== Records for the task

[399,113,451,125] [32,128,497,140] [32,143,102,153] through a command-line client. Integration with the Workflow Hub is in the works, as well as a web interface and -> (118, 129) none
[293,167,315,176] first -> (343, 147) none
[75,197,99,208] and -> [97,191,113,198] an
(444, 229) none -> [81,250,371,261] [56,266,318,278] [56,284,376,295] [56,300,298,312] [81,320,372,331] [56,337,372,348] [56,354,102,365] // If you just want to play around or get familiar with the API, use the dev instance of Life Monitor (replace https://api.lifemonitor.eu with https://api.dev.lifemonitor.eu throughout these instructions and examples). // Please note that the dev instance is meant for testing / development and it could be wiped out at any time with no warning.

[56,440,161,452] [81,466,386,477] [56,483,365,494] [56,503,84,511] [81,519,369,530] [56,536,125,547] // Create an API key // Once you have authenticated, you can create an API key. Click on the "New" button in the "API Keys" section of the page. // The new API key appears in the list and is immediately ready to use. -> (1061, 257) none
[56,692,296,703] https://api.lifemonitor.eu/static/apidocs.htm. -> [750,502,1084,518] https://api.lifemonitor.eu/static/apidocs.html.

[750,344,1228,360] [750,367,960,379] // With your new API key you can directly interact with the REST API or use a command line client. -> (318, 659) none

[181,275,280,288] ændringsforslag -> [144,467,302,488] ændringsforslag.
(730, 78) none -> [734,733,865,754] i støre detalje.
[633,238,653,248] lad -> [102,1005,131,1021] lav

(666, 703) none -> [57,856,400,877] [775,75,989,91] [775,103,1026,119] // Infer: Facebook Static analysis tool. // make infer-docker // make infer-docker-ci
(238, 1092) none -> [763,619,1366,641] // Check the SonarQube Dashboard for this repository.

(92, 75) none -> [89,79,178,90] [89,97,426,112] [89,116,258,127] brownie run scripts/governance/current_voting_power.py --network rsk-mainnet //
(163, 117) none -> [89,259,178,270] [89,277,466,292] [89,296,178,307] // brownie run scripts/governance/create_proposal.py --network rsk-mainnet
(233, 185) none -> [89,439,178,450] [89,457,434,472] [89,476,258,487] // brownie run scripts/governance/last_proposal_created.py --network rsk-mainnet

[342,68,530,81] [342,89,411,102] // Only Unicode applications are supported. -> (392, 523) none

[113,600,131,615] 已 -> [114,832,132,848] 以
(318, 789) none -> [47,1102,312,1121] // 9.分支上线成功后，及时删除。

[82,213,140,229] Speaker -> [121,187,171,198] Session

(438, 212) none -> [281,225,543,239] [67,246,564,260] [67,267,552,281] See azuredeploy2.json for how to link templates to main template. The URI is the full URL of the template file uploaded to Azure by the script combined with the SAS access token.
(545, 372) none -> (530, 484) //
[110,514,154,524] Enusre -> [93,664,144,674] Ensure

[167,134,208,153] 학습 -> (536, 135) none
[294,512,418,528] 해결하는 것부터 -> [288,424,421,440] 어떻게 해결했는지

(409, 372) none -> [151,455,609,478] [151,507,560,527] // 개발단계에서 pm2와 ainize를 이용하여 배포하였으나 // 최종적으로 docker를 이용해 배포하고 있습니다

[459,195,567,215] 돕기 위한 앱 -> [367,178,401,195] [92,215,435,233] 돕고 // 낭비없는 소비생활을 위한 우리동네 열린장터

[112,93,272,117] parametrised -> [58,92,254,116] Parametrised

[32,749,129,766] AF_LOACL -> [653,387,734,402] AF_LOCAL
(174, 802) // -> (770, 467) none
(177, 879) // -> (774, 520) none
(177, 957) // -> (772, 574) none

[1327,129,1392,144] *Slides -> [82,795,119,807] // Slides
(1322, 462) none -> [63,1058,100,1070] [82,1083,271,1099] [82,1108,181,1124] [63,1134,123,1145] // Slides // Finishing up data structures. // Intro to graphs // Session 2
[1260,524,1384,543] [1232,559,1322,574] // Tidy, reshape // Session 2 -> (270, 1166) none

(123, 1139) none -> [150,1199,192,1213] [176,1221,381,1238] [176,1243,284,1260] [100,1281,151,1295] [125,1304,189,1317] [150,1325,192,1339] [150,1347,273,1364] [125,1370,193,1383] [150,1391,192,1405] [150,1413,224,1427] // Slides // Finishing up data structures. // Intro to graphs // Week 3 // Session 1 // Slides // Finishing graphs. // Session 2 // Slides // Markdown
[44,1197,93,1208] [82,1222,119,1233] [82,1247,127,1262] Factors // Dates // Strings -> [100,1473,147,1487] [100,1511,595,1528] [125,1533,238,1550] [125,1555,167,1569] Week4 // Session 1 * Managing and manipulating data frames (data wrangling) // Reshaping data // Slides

====

* Work required
The answer should contain only the lines from the first line of the entries through the line holding "(238, 1092) none", each exactly as written.

* Task result
[399,113,451,125] [32,128,497,140] [32,143,102,153] through a command-line client. Integration with the Workflow Hub is in the works, as well as a web interface and -> (118, 129) none
[293,167,315,176] first -> (343, 147) none
[75,197,99,208] and -> [97,191,113,198] an
(444, 229) none -> [81,250,371,261] [56,266,318,278] [56,284,376,295] [56,300,298,312] [81,320,372,331] [56,337,372,348] [56,354,102,365] // If you just want to play around or get familiar with the API, use the dev instance of Life Monitor (replace https://api.lifemonitor.eu with https://api.dev.lifemonitor.eu throughout these instructions and examples). // Please note that the dev instance is meant for testing / development and it could be wiped out at any time with no warning.

[56,440,161,452] [81,466,386,477] [56,483,365,494] [56,503,84,511] [81,519,369,530] [56,536,125,547] // Create an API key // Once you have authenticated, you can create an API key. Click on the "New" button in the "API Keys" section of the page. // The new API key appears in the list and is immediately ready to use. -> (1061, 257) none
[56,692,296,703] https://api.lifemonitor.eu/static/apidocs.htm. -> [750,502,1084,518] https://api.lifemonitor.eu/static/apidocs.html.

[750,344,1228,360] [750,367,960,379] // With your new API key you can directly interact with the REST API or use a command line client. -> (318, 659) none

[181,275,280,288] ændringsforslag -> [144,467,302,488] ændringsforslag.
(730, 78) none -> [734,733,865,754] i støre detalje.
[633,238,653,248] lad -> [102,1005,131,1021] lav

(666, 703) none -> [57,856,400,877] [775,75,989,91] [775,103,1026,119] // Infer: Facebook Static analysis tool. // make infer-docker // make infer-docker-ci
(238, 1092) none -> [763,619,1366,641] // Check the SonarQube Dashboard for this repository.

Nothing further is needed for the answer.